早速女の子二人と行ってしまったしろ君は流石というかなんというか。モテるね。
「美波、よかったら一緒に行かないか?」
「でもここ結構広いみたいだし、バラバラに探した方がいいと思う」
「……それもそうだな。じゃあ、後でな」
「うん。後でね!」
「残念だったな、風丸」
「鬼道お前……音無はどうした?」
「……木暮と行ってしまった」
「そ、そっか。……一緒に行くか」
「……そうだな」
***
それにしても人が凄い。休みの日なのもあって、思ってた以上に混んでる。
アテもないのでひとまず端から端まで回るべく地図を眺めて、辺りをぶらつく。あ、売店。色々お土産売ってるな。このブレスレットかわいい。
「あれ?もしかして雷門中?」
「そうだけど……なんですか?」
「試合中継見たんだよ。俺達もサッカーやってるからさ!」
「宇宙人と戦ってんだろ?女の子なのに凄いよなあ」
「ありがとうございます」
「一人?よかったら俺達と回ろうぜ」
「お断りします」
話しかけてきたのはなんというか……チャラい?雰囲気でいかにも不良って感じの人達。関わったら駄目そうな。
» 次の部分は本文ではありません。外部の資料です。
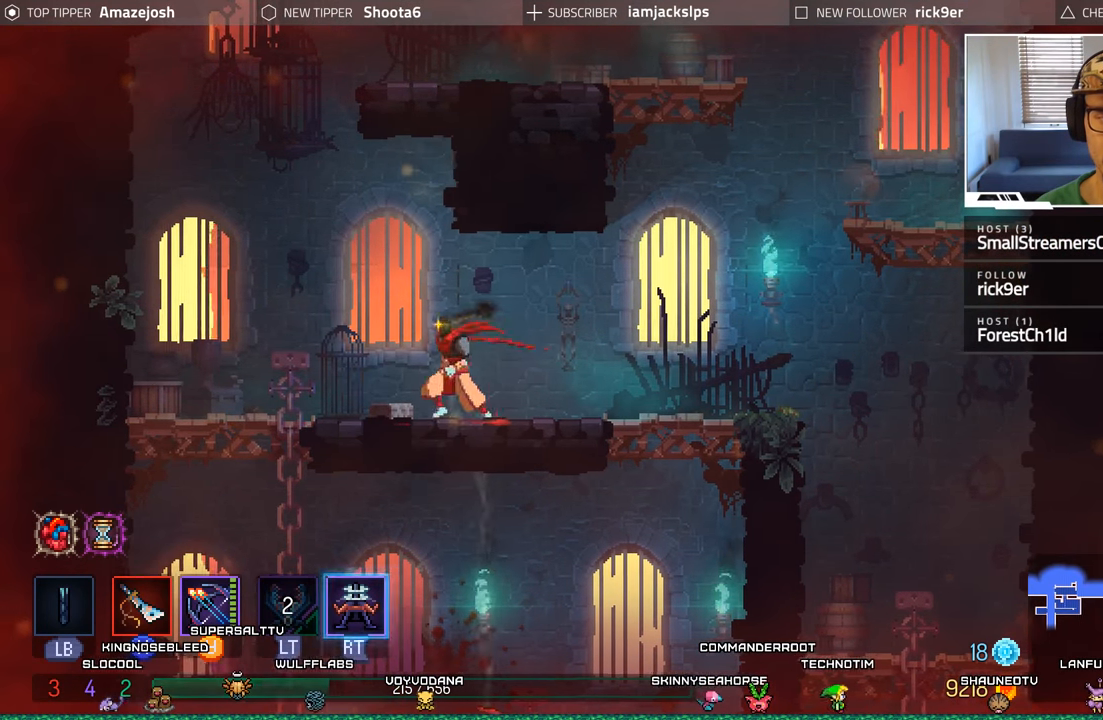
{"buttons": ["DPAD_DOWN"], "left_stick": "center", "right_stick": "center", "events": [[333, "DPAD_DOWN", "down"], [350, "DPAD_LEFT", "up"]]}
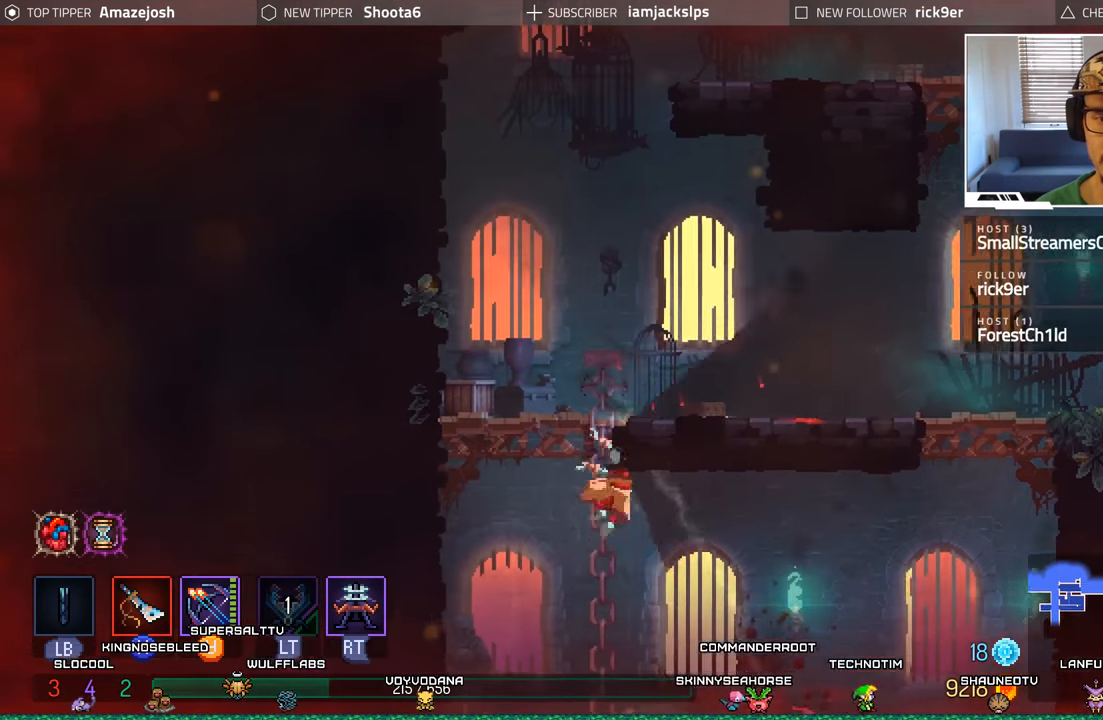
{"buttons": [], "left_stick": "center", "right_stick": "center", "events": [[183, "DPAD_DOWN", "up"]]}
嫌な時はハッキリ嫌だって言うんだぞ!という守兄の教え通りに言うと、不良の顔が一瞬歪んだ。
かと思ったらニヤニヤと笑いだした。何が面白いのかさっぱりだけどこのままいたらまずい気がする。
逃げるべくちょっとずつ後退ってたら急に距離を詰めて手を伸ばされた。ヤバい。と思ったら横から伸びてきた手がその腕を掴んだ。
「そういうの、格好悪いからやめなよ」
「な、何だテメェ!」
「この子の連れだよ」
「ひ、ヒロト!?」
割って入ってきたのはまさかのヒロト君だった。何でここに!?何しに来た!?
……エイリア学園のヒロト君がいる。つまり、ナニワランドには、本当にエイリア学園のアジトがあるのかもしれない。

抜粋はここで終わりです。